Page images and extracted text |
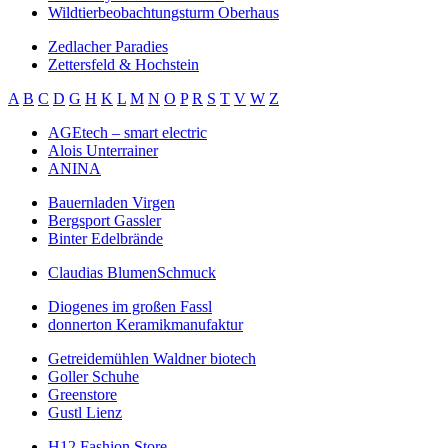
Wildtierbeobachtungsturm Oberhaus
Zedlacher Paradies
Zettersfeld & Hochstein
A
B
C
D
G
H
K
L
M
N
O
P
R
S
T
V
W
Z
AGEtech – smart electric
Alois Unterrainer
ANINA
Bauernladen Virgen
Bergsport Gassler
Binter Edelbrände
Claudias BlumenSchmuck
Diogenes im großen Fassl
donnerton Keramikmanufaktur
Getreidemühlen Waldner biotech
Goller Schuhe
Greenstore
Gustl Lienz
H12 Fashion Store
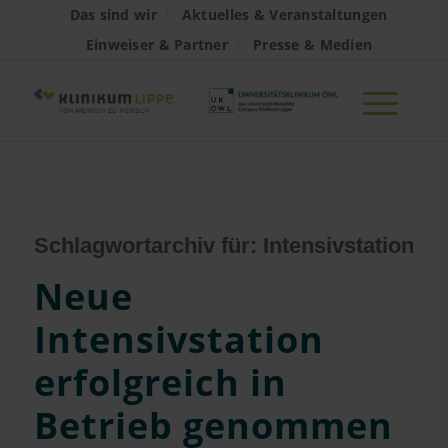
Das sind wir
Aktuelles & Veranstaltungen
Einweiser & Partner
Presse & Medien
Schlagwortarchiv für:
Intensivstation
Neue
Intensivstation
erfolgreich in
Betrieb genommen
...
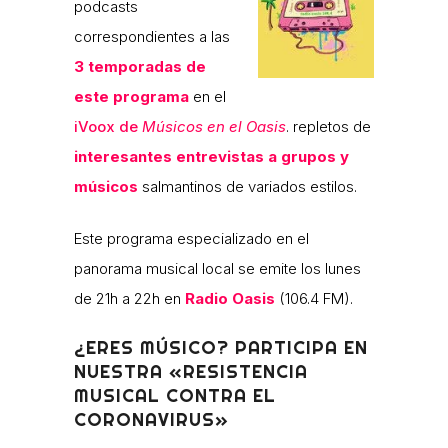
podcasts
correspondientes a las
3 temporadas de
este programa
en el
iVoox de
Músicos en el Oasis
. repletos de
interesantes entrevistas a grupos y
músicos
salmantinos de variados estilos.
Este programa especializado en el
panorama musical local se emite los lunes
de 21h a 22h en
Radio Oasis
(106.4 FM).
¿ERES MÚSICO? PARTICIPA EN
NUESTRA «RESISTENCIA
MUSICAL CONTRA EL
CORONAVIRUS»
* * *
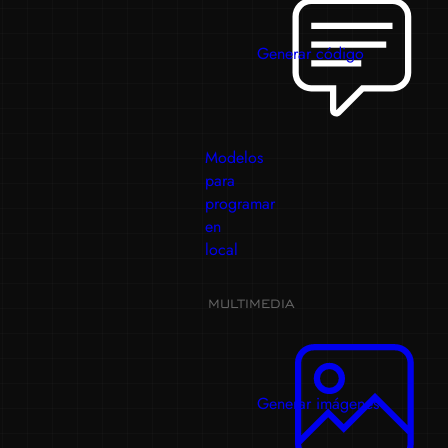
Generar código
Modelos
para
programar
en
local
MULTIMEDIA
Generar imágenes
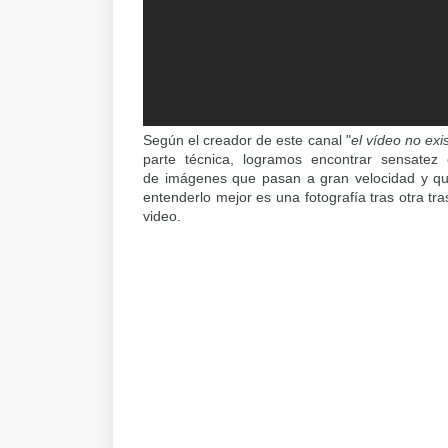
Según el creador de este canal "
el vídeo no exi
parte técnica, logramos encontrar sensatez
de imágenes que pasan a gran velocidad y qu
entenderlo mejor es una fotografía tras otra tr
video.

What the exercise asks |
Across all the entries above, count each line that has the word "local" in it, and give only the count.

Response below |
2